▶ Travail demandé:
- 1) D'après le texte sur le Prix Nobel de la Paix, en quel mois et en quelle année La Recherche a-t-elle publié un dossier sur le système des Prix Nobel scientifiques ?
- 2) Recopiez le passage du texte sur le Prix Nobel de la Paix qui commence par « de la politiste » et se poursuit jusqu'à « du monde entier. ».
- 3) Dans le texte sur le Prix Nobel de la Paix, réécrivez plus brièvement le paragraphe qui commence par « A la veille de la désignation », en conservant ses informations principales.

▶ Texte extrait:
>>
Prix Nobel de la Paix : des chercheurs, universitaires et intellectuels en faveur de Ragıg Zarakolu
La semaine des Prix Nobel
est riche en annonces. Demain seront révélés le, la ou les lauréat (e) (s) du Prix
Nobel de la Paix. On se souvient qu’en octobre 2009 La Recherche avait publié tout un dossier sur le
système des Prix Nobel scientifique (Les prix Nobel, 114 p., 6,40 €). Récemment
vient de paraître un essai de « sociologie d’une élite transnationale »
de la politiste Josepha Laroche (Liber, 184 p., 20 €).
A la veille de la désignation du lauréat 2012 du Prix Nobel de la Paix, la candidature de l’éditeur indépendant et défenseur des droits humains Ragıp Zarakolu est défendue par un ensemble de chercheurs, universitaires et intellectuels du monde entier.
Six des co-fondateurs * du Groupe international de travail (GIT) « Liberté de recherche et d’enseignement en Turquie » ont lancé un appel en faveur de l’obtention par Ragıp Zarakolu, éditeur, intellectuel et combattant des droits humains en Turquie, du Prix Nobel de la Paix.
<<
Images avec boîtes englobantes
>>
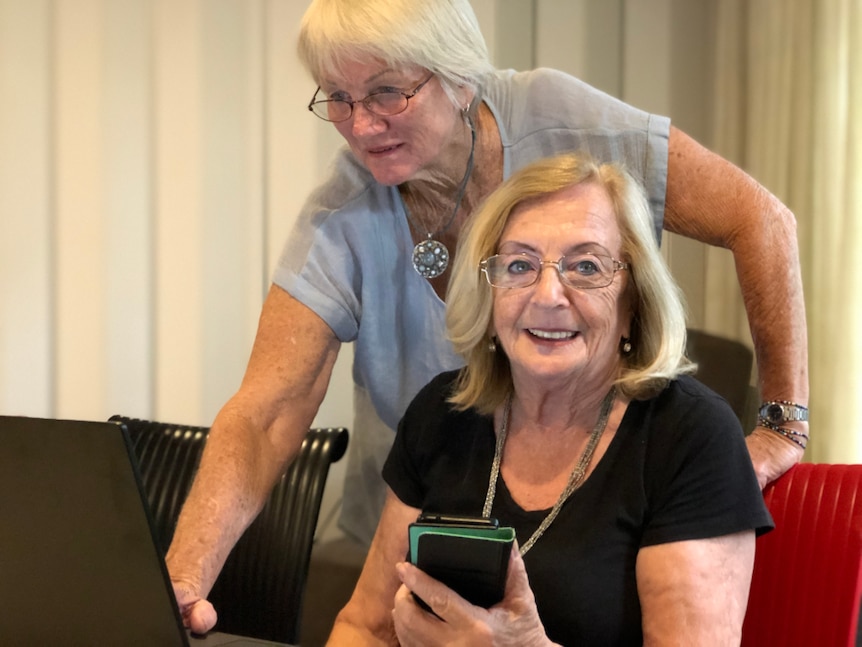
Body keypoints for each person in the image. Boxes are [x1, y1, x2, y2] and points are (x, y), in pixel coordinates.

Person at [167, 0, 806, 634]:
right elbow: (268, 411)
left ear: (460, 76)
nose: (361, 126)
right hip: (417, 530)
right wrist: (182, 582)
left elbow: (762, 220)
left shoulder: (562, 121)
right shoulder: (344, 218)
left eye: (388, 93)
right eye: (338, 96)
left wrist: (783, 424)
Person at [327, 152, 773, 646]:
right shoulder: (443, 413)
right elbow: (363, 627)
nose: (547, 295)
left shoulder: (689, 435)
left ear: (633, 301)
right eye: (519, 265)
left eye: (585, 266)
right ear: (489, 292)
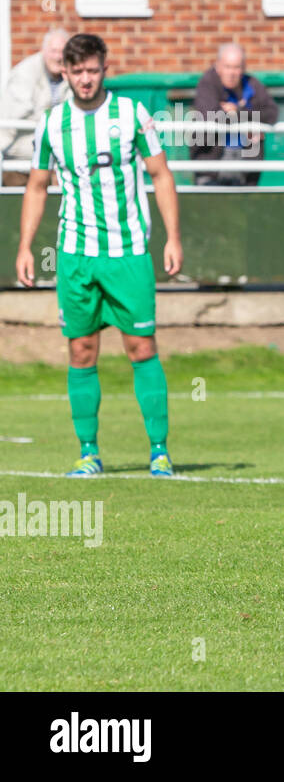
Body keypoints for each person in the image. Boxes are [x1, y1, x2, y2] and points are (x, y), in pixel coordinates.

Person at [13, 33, 183, 477]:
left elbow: (161, 175)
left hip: (128, 253)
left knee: (141, 346)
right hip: (76, 255)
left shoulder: (131, 115)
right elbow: (36, 186)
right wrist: (25, 247)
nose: (86, 80)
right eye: (77, 72)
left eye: (93, 70)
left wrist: (172, 236)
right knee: (81, 349)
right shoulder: (51, 124)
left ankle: (159, 451)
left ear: (104, 69)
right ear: (64, 72)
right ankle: (88, 452)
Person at [191, 43, 280, 187]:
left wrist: (238, 111)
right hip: (212, 167)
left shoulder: (252, 84)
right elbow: (212, 116)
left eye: (236, 67)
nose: (232, 73)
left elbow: (271, 113)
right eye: (227, 67)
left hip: (246, 169)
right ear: (218, 66)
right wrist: (250, 122)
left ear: (243, 68)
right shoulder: (207, 83)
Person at [0, 28, 70, 187]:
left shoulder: (75, 75)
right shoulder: (24, 74)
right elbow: (11, 120)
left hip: (59, 162)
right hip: (20, 161)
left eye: (63, 51)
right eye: (54, 51)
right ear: (43, 51)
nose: (59, 56)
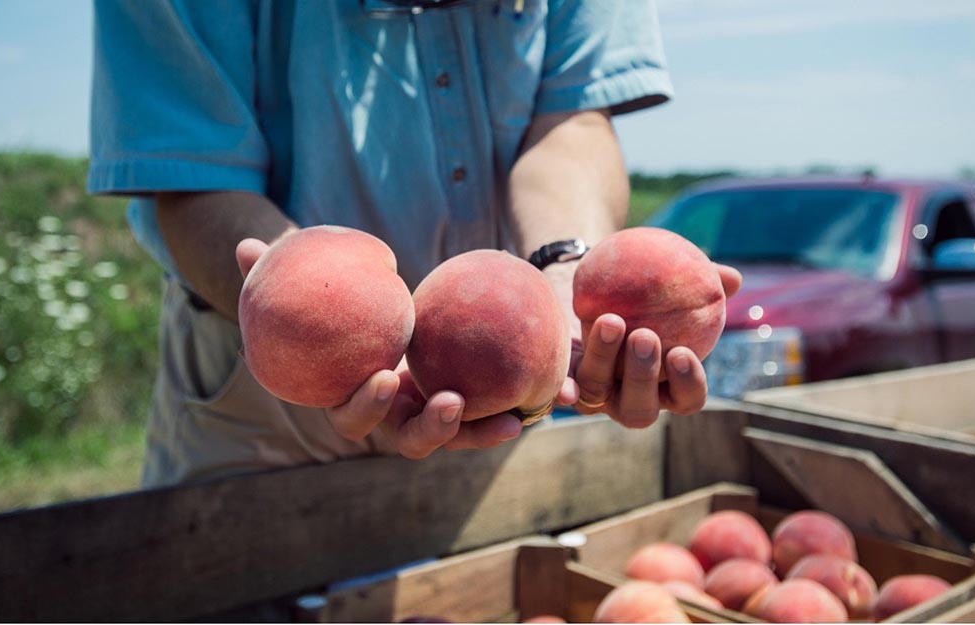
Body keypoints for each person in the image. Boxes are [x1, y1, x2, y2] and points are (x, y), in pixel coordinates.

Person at [88, 0, 741, 488]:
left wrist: (566, 267)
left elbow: (571, 115)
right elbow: (189, 172)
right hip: (266, 411)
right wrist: (308, 303)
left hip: (501, 381)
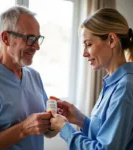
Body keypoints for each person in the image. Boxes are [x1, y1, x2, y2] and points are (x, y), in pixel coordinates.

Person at [50, 8, 133, 150]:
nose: (84, 53)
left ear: (111, 40)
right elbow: (106, 136)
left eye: (88, 44)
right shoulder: (112, 84)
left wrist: (64, 128)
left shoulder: (124, 88)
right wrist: (81, 120)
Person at [0, 6, 57, 150]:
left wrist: (54, 122)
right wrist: (23, 129)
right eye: (30, 38)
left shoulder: (34, 76)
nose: (36, 47)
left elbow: (47, 132)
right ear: (6, 38)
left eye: (38, 39)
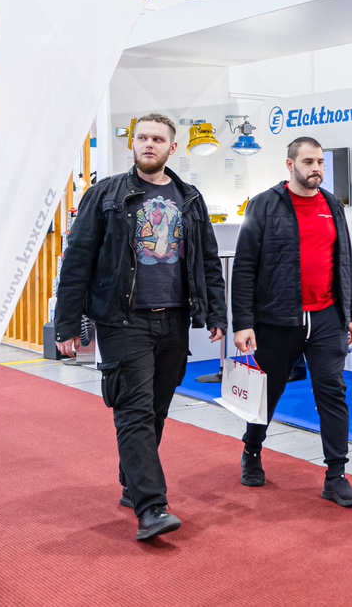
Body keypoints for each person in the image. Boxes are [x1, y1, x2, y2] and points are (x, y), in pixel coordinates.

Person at [54, 113, 227, 541]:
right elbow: (77, 261)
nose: (149, 144)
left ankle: (133, 482)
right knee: (133, 410)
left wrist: (217, 315)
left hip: (175, 318)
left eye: (158, 139)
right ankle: (151, 507)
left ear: (172, 147)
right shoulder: (105, 194)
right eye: (142, 138)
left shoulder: (190, 198)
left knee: (156, 410)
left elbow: (207, 262)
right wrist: (67, 323)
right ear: (133, 143)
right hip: (122, 319)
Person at [232, 136, 352, 507]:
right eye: (308, 162)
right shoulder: (263, 205)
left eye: (320, 161)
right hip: (278, 318)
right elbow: (244, 267)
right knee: (268, 392)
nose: (316, 168)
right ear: (290, 165)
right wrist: (243, 322)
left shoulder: (332, 205)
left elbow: (343, 261)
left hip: (326, 317)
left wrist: (349, 311)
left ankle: (336, 476)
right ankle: (252, 450)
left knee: (332, 393)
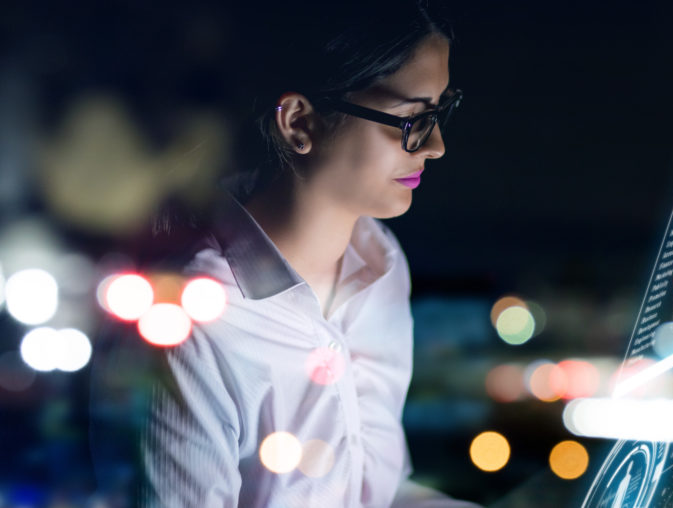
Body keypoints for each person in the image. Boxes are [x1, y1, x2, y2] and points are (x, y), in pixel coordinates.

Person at [91, 2, 479, 507]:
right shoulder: (201, 316)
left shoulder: (382, 264)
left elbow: (374, 492)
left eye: (440, 111)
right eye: (413, 118)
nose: (436, 146)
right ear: (299, 122)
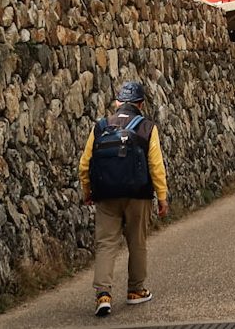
<<
▶ Corrigé des exercices:
- 1) En octobre 2009.

- 2)
de la politiste Josepha Laroche (Liber, 184 p., 20 €).
A la veille de la désignation du lauréat 2012 du Prix Nobel de la Paix, la candidature de l’éditeur indépendant et défenseur des droits humains Ragıp Zarakolu est défendue par un ensemble de chercheurs, universitaires et intellectuels du monde entier.

- 3) Juste avant l'annonce du lauréat 2012 du Prix Nobel de la Paix, des chercheurs, universitaires et intellectuels du monde entier soutiennent la candidature de Ragıp Zarakolu, éditeur indépendant et défenseur des droits humains.